The Canadiens? Mercy, they've fallen apart worse than any other club in the division -- and not just because, like Boston, they've lost five of their past six games. Rather, it's the manner in which they've lost: clobbered in most of those games and looking nothing like the juggernaut that surprised everyone this season. The team's defensive coverage has been porous and star netminder Carey Price has looked downright shaky.

Having said all that, I think the Canadiens finally showed some promise in the final 30 minutes against the New Jersey Devils on Tuesday, and perhaps that's what they build on heading into Thursday night's road game against the Winnipeg Jets. Maybe.

Otherwise, if Montreal loses again Thursday and the Maple Leafs beat the Florida Panthers, the Habs could lose home-ice advantage in the first round if Toronto beats them in regulation in Saturday night's season finale (the Leafs own the tiebreaker on the Canadiens).

Of course, the fact that the Leafs could end up with the fourth seed (and possibly the division title) would also have to suggest they have a clue right now. They've been outshot a whopping 183-114 over their past five games. They've won two of those five, but even in those wins, they were outshot 32-13 by New Jersey and 50-22 by the Senators.

On Wednesday night, with a golden chance to cut the gap to two points on both idle Boston and Montreal, the Leafs fell 5-2 in Tampa against a Lightning team that sits 14th in the Eastern Conference.

Combined with losses to the New York Islanders and Capitals last week, Toronto is mired in a mediocre stretch that mirrors that of the Habs and Bruins.

"There's things we have to shore up for sure," Leafs blueliner Cody Franson told on Wednesday night after the game in Tampa. "The last thing we're going to do is just hit the panic button over it. We know the mistakes we're making, and it's just a matter of paying attention and shoring them up."

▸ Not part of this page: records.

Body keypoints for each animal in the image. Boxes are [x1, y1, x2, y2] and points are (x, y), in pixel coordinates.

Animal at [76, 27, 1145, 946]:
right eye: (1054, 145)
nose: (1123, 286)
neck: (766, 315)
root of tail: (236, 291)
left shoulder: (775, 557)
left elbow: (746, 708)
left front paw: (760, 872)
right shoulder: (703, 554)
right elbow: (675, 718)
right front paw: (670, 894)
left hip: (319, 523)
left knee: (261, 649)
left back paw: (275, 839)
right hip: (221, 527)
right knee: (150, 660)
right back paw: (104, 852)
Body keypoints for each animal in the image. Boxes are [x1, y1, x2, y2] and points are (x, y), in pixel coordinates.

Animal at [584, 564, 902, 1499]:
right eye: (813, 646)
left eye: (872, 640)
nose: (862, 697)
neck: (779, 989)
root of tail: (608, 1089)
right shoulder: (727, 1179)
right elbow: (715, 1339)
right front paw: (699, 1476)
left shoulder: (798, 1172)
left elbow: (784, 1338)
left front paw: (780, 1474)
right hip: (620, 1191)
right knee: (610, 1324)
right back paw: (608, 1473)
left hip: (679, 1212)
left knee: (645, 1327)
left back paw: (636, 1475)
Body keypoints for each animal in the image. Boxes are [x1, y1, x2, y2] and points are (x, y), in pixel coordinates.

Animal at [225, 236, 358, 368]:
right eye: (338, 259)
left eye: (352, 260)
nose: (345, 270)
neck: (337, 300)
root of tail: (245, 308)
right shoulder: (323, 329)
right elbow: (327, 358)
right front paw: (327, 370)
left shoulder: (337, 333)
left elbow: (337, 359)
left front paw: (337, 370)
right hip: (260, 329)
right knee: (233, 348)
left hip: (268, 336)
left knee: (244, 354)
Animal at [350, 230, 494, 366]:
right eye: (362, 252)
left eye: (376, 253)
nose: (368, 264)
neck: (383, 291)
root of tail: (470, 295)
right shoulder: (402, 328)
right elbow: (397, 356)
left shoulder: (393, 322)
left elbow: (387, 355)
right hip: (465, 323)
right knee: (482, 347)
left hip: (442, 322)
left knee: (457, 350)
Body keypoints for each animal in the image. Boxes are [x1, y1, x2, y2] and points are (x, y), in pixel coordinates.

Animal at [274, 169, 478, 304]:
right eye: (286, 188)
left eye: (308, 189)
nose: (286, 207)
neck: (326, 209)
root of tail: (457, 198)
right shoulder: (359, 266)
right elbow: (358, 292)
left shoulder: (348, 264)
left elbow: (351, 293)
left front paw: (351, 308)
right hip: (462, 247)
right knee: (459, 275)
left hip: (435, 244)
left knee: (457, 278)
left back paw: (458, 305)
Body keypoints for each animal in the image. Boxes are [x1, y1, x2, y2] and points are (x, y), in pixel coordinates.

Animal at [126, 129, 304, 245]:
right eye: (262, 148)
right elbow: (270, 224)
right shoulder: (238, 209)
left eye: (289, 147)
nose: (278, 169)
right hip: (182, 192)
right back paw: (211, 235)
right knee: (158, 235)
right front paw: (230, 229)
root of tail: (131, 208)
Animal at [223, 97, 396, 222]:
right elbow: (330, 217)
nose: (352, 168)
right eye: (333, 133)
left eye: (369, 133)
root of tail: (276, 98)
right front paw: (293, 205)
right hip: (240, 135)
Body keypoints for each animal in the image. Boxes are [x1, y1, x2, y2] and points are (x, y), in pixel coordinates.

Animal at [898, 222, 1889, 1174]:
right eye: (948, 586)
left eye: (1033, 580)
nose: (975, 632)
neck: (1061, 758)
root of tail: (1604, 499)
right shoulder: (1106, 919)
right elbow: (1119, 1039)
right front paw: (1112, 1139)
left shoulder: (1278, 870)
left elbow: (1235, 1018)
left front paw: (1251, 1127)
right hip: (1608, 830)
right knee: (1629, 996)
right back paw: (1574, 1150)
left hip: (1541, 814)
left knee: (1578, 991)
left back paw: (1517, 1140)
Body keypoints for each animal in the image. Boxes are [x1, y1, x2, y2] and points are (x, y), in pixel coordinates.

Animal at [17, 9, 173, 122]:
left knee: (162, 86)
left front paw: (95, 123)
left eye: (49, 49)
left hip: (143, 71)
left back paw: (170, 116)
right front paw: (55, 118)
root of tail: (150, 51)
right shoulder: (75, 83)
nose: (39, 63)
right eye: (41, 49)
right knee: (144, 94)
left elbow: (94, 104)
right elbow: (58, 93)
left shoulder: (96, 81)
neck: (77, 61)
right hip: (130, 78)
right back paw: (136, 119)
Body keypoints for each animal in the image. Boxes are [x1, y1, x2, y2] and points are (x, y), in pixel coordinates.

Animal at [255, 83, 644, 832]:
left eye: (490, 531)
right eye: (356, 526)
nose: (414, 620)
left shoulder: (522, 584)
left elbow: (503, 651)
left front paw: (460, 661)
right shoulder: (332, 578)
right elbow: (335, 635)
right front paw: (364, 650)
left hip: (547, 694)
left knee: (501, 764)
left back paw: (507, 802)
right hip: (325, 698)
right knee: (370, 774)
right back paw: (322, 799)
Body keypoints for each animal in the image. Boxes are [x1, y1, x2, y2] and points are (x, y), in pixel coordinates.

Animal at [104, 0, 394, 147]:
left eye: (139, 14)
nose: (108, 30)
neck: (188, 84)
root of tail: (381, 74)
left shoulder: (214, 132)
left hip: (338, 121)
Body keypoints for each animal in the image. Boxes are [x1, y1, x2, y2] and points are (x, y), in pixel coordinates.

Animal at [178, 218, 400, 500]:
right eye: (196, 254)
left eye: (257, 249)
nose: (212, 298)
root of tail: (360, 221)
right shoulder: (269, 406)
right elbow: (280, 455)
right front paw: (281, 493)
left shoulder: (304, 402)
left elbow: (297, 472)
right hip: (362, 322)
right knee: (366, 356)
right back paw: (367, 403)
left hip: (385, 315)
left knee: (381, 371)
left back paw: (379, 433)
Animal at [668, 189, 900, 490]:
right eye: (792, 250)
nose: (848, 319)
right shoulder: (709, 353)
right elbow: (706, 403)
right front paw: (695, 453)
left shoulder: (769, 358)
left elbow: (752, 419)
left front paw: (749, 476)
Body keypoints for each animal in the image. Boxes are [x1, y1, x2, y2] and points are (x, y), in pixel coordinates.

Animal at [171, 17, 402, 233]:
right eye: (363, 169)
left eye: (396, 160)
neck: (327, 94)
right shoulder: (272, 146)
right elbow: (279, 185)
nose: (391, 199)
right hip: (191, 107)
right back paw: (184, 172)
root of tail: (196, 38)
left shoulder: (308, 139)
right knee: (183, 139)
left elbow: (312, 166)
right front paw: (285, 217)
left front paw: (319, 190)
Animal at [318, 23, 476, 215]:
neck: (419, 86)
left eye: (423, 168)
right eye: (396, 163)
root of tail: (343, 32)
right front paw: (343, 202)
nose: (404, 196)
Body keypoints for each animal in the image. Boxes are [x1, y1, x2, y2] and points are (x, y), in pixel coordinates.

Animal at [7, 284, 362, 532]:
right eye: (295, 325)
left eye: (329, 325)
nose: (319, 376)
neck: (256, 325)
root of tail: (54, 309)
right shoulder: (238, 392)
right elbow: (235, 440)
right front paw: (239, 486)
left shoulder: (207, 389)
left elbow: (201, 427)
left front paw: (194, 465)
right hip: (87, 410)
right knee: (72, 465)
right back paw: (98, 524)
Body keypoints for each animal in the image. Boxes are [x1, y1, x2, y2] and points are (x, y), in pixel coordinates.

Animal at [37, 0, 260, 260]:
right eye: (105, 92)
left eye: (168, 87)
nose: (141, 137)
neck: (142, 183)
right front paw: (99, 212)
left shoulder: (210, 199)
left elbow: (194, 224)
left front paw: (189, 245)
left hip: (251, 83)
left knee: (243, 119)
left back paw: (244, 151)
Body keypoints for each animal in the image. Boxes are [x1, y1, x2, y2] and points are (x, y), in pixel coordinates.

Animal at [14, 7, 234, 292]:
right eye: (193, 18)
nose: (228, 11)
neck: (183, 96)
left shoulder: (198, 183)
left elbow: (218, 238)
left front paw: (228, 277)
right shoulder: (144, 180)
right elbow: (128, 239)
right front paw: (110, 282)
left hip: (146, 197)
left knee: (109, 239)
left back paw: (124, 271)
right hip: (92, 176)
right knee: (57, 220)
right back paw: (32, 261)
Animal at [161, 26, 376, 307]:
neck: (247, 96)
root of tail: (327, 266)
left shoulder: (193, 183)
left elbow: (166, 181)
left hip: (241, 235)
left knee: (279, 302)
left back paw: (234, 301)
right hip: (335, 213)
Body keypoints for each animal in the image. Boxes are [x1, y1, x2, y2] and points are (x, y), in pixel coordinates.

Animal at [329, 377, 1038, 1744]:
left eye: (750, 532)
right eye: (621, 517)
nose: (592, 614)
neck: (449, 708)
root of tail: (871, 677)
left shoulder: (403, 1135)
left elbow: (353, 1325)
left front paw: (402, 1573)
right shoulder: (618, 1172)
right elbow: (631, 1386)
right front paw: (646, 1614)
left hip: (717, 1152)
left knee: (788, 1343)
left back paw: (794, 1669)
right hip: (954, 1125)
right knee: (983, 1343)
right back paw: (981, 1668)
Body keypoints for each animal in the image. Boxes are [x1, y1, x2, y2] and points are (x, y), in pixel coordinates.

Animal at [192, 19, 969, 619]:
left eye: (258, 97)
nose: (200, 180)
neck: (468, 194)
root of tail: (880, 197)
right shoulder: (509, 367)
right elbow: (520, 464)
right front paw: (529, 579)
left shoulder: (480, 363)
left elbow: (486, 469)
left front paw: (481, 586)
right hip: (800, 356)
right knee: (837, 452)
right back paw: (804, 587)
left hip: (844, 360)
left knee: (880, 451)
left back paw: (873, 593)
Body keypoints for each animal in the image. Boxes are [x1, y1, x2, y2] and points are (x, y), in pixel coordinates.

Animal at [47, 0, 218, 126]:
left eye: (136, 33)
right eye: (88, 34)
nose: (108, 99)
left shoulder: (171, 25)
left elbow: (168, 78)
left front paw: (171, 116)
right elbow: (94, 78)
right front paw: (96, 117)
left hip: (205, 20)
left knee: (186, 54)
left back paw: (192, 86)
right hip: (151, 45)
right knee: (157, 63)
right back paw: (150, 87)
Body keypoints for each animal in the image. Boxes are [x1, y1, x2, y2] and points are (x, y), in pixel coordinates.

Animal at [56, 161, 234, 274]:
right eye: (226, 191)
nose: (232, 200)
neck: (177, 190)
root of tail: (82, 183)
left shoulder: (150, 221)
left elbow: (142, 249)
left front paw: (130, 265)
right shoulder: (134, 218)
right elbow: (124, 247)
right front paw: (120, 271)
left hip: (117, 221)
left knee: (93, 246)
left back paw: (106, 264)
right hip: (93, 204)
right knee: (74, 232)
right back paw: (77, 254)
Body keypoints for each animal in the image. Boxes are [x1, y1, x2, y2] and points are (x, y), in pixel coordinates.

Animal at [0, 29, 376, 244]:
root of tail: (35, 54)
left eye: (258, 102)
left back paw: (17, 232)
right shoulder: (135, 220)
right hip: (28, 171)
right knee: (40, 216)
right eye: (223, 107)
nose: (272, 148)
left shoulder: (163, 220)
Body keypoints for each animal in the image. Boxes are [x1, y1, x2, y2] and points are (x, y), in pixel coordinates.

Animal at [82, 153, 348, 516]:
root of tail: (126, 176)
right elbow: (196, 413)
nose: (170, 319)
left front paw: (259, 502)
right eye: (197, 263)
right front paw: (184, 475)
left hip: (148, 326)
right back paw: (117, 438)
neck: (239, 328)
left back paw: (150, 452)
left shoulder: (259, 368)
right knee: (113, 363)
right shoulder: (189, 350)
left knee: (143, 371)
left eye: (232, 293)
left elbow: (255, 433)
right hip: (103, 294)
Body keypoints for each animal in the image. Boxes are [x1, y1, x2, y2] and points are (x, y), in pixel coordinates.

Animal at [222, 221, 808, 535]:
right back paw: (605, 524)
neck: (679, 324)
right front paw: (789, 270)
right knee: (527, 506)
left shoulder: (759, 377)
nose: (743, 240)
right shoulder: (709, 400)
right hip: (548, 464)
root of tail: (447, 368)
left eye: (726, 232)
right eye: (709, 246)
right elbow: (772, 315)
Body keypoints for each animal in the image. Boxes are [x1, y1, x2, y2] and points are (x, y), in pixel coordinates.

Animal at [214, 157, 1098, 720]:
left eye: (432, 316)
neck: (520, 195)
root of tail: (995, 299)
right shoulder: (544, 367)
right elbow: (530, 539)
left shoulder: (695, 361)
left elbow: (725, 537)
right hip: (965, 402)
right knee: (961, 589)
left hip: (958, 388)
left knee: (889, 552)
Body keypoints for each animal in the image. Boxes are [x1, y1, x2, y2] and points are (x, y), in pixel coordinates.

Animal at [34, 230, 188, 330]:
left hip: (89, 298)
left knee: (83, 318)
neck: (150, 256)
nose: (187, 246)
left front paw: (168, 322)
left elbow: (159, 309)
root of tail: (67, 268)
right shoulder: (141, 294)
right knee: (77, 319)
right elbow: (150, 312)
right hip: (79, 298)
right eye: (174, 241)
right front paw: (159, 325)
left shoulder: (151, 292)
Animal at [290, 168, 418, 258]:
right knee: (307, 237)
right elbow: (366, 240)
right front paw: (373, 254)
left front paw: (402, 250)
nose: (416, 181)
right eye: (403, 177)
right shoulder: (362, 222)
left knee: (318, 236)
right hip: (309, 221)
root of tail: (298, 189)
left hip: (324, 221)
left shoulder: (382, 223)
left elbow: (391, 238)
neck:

A win in South Florida on Thursday night against the last-place Panthers would make a lot of people in Leaf Nation breathe a little easier. But just a bit.

And finally, what of the Senators?

A five-game losing streak earlier this month had people thinking perhaps the injury-riddled club had finally hit a wall. But four straight wins again made believers out of Sens fans. Then came a demoralizing home loss to the hated Leafs on Saturday, followed by another home loss to a Pittsburgh Penguins team missing Sidney Crosby and Evgeni Malkin, a game Senators players said was one of their most uninspired efforts in a while.

All of which has left the Sens just one point ahead of ninth-place Winnipeg, although with Ottawa having two more games to play than the Jets -- who wrap up their regular season Thursday night -- you have to think the Sens will get in without a problem.

Perhaps the game-changer Ottawa has been waiting for will arrive in the form of Erik Karlsson. The reigning Norris Trophy winner is on the verge of returning from what was supposed to have been a season-ending Achilles injury, taking a regular shift at practice Wednesday alongside normal partner Marc Methot, which had people in Canada's capital buzzing. Word is Karlsson and the Senators will decide after the morning skate Thursday in Washington whether it's a go that night or if he'll wait for Saturday's game against the Flyers.

The Sens will take any boost they can get, that's for sure.

Frankly, so would any playoff-bound team in the Northeast. It's ugly right now in this grouping. Somebody show the way!